Aren't you making the assumption that using HS was counted as an 'increase in compliance' ? I assumed that "increases compliance with hand hygiene" referred to an older standard of hygiene which would NOT have included HS, therefor, there was a concomitant increase in hand washings. The increase in hand washing negates the whole study.

But don't we both seem to agree that more in depth studies are required before any benefit is proven?
 
Regardless of their efficacy, or lack thereof, for common human infections; I've found the alcohol gels to be quite useful when working with reptiles. The majority of diseases easily passed between herps, or from herps to humans, are caused bacterial and fungal pathogens, and microparasites. Salmonella being the most common. The alcohol gels do quite a good job at curtailing transmission of those.

Of course, it doesn't do anything for the really nasty viral diseases with airborne vectors, like IBD; so quarantining is still a crucially important practice.
 
So inhaling more alcohol fumes cuts down on respiratory infections? ;)
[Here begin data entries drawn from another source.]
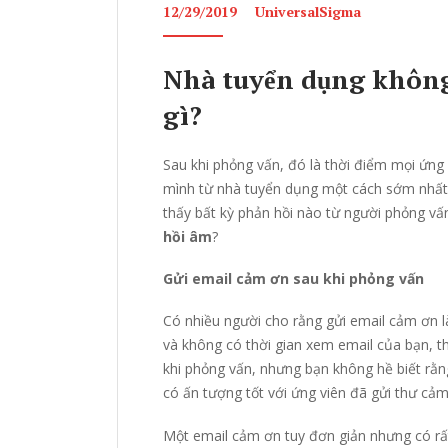
12/29/2019
UniversalSigma
Nhà tuyển dụng không
gì?
Sau khi phỏng vấn, đó là thời điểm mọi ứng
mình từ nhà tuyển dụng một cách sớm nhất.
thấy bất kỳ phản hồi nào từ người phỏng vấn
hồi âm
?
Gửi email cảm ơn sau khi phỏng vấn
Có nhiều người cho rằng gửi email cảm ơn là
và không có thời gian xem email của bạn, t
khi phỏng vấn, nhưng bạn không hề biết rằ
có ấn tượng tốt với ứng viên đã gửi thư cả
Một email cảm ơn tuy đơn giản nhưng có rất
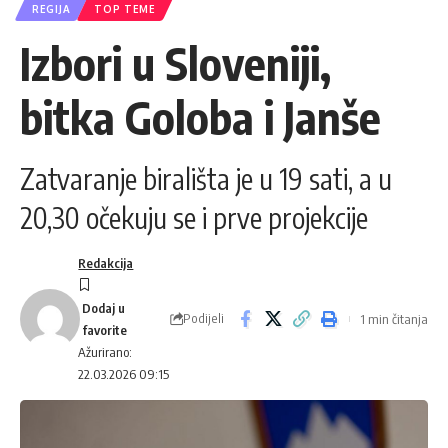
REGIJA
TOP TEME
Izbori u Sloveniji,
bitka Goloba i Janše
Zatvaranje birališta je u 19 sati, a u
20,30 očekuju se i prve projekcije
Redakcija
Podijeli
1 min čitanja
Ažurirano:
22.03.2026 09:15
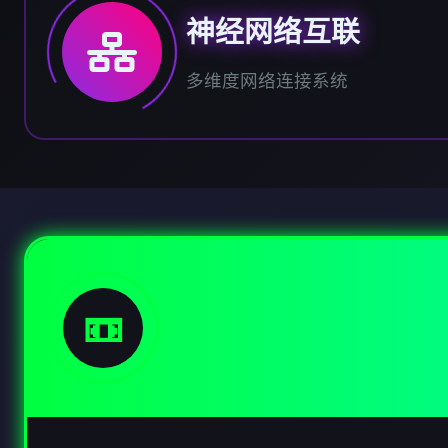
神经网络互联
多维度网络连接系统
📼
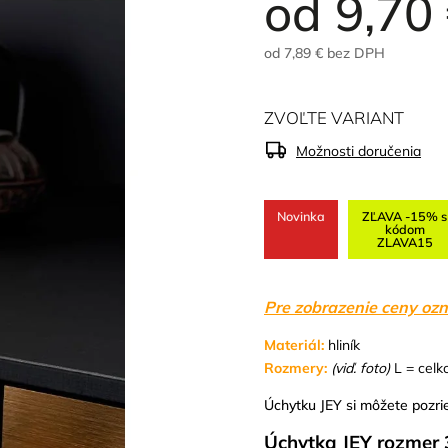
od
9,70
od
7,89 €
bez DPH
ZVOĽTE VARIANT
Možnosti doručenia
Novinka
ZĽAVA -15% s
kódom
ZLAVA15
Pre zobrazenie ceny ozn
Materiál:
hliník
Rozmery:
(viď. foto)
L = celk
Úchytku JEY si môžete pozrie
Úchytka JEY rozmer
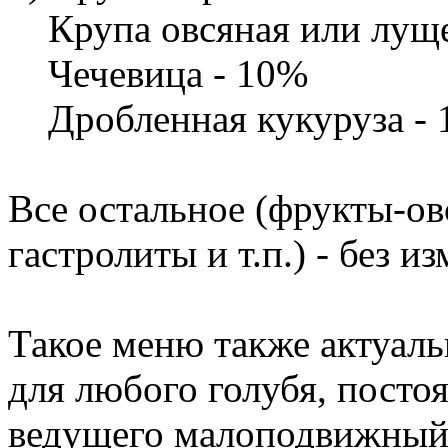
Крупа овсяная или луще
Чечевица - 10%
Дробленная кукуруза -
Все остальное (фрукты-ов
гастролиты и т.п.) - без и
Такое меню также актуаль
для любого голубя, посто
ведущего малоподвижный с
No, I believe that dividing the HS users into two groups is a selection bias. Those who chose to use more HS probably also chose to increase other good hygiene practices, thus also cutting down on respiratory illnesses. The higher usage may indicate more quantity per use, rather than more incidents of usage.

Aren't you making the assumption that using HS was counted as an 'increase in compliance' ? I assumed that "increases compliance with hand hygiene" referred to an older standard of hygiene which would NOT have included HS, therefor, there was a concomitant increase in hand washings. The increase in hand washing negates the whole study.

But don't we both seem to agree that more in depth studies are required before any benefit is proven?
I try not to draw conclusions from any single study, that isn't scientific. And there have been some studies recently showing no change in infection rates in ICUs using the hand sanitizers. So we need a lot more research.

But I do think however, these studies were seeing the effect of hand sanitizers and not merely confounding variables.